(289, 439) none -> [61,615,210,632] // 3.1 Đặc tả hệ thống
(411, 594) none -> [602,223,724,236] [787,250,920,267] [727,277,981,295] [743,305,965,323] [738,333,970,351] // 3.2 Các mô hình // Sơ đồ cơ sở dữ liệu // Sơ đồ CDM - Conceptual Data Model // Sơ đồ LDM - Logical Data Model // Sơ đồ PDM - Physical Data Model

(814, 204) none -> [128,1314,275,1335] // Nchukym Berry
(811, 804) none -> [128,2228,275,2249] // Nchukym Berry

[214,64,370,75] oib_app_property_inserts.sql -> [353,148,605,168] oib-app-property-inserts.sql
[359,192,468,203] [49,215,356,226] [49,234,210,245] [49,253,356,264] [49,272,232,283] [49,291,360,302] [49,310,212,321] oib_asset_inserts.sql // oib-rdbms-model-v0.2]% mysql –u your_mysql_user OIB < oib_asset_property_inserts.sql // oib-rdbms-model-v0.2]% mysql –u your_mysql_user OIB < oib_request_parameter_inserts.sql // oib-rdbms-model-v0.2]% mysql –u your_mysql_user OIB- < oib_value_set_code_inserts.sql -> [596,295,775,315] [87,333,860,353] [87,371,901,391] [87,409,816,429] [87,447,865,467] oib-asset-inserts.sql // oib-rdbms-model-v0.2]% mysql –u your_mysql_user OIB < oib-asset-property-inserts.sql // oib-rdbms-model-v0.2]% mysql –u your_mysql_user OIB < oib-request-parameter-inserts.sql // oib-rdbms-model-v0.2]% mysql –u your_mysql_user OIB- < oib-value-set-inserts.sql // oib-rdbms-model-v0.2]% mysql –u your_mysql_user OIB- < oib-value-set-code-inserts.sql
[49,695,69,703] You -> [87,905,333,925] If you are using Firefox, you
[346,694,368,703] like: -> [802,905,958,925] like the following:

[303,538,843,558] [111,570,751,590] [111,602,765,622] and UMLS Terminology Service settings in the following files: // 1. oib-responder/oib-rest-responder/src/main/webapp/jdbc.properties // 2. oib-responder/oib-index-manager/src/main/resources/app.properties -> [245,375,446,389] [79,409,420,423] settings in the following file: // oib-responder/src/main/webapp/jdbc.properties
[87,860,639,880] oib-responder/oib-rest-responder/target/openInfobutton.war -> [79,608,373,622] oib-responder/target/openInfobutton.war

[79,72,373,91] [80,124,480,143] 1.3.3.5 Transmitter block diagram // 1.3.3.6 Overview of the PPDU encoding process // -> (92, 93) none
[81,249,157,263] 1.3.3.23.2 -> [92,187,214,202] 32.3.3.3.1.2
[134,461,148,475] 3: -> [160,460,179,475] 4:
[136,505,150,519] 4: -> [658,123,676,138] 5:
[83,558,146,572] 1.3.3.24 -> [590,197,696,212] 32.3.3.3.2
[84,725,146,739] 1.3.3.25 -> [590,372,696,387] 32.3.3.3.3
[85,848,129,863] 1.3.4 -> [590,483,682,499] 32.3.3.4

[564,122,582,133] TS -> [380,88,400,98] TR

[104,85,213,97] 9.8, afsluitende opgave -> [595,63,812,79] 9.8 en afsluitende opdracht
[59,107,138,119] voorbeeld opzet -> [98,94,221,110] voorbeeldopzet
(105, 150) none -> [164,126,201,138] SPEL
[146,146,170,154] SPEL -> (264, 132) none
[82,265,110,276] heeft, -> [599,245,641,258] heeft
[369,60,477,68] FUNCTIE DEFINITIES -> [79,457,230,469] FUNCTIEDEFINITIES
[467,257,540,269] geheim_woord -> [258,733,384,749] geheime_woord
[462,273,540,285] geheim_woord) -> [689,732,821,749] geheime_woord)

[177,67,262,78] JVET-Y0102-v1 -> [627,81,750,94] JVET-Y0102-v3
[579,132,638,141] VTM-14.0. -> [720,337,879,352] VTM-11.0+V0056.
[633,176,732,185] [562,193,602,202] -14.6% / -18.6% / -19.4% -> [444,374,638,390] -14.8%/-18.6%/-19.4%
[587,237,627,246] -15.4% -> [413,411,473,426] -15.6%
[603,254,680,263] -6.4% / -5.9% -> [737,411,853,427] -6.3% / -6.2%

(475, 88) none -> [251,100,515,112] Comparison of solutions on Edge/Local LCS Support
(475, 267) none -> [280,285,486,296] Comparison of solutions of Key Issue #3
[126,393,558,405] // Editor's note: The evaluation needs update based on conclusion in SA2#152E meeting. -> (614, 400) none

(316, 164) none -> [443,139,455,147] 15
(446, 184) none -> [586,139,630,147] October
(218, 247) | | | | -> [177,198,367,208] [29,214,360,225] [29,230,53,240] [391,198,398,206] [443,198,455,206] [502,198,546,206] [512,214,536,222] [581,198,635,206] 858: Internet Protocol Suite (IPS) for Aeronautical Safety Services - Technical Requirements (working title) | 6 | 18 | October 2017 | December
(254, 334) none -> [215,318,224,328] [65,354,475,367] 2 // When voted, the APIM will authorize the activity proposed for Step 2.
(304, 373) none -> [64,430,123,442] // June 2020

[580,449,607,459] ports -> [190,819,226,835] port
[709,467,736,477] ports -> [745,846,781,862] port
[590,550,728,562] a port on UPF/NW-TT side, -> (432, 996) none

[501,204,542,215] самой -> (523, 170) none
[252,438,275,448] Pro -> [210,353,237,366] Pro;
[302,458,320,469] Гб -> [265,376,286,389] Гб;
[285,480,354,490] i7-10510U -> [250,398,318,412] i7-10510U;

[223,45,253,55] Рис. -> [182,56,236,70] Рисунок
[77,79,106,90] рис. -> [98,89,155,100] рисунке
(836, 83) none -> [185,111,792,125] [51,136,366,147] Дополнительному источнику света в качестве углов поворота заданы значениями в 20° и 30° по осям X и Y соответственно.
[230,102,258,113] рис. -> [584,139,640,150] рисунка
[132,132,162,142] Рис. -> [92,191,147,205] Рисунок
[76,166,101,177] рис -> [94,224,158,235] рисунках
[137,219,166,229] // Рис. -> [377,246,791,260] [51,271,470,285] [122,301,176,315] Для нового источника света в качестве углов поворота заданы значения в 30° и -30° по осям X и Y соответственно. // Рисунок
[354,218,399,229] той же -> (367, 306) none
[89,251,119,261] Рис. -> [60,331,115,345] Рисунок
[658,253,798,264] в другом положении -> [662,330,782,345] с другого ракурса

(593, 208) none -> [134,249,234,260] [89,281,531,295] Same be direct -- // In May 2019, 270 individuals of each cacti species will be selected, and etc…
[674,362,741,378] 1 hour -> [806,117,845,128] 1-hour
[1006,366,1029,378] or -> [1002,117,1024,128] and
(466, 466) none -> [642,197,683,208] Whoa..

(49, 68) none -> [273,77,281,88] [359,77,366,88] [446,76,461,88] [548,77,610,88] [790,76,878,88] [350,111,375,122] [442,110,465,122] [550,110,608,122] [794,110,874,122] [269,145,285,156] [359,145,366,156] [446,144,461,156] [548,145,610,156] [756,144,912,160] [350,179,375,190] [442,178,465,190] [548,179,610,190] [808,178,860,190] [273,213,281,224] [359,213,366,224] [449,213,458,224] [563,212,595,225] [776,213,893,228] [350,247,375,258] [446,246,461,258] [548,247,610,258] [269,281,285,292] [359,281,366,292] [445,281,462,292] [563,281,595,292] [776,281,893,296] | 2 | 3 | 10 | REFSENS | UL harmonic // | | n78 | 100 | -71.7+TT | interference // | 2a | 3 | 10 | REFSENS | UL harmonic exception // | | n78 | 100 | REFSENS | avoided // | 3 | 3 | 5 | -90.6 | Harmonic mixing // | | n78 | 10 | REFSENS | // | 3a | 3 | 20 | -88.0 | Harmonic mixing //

_Your assignment_
Beginning at the line with "[303,538,843,558] [111,570,751,590] [111,602,765,622]" and ending at the line with "[84,725,146,739] 1.3.3.25 ->", reproduce each line of the data above exactly, and add no other lines.

_Written response_
[303,538,843,558] [111,570,751,590] [111,602,765,622] and UMLS Terminology Service settings in the following files: // 1. oib-responder/oib-rest-responder/src/main/webapp/jdbc.properties // 2. oib-responder/oib-index-manager/src/main/resources/app.properties -> [245,375,446,389] [79,409,420,423] settings in the following file: // oib-responder/src/main/webapp/jdbc.properties
[87,860,639,880] oib-responder/oib-rest-responder/target/openInfobutton.war -> [79,608,373,622] oib-responder/target/openInfobutton.war

[79,72,373,91] [80,124,480,143] 1.3.3.5 Transmitter block diagram // 1.3.3.6 Overview of the PPDU encoding process // -> (92, 93) none
[81,249,157,263] 1.3.3.23.2 -> [92,187,214,202] 32.3.3.3.1.2
[134,461,148,475] 3: -> [160,460,179,475] 4:
[136,505,150,519] 4: -> [658,123,676,138] 5:
[83,558,146,572] 1.3.3.24 -> [590,197,696,212] 32.3.3.3.2
[84,725,146,739] 1.3.3.25 -> [590,372,696,387] 32.3.3.3.3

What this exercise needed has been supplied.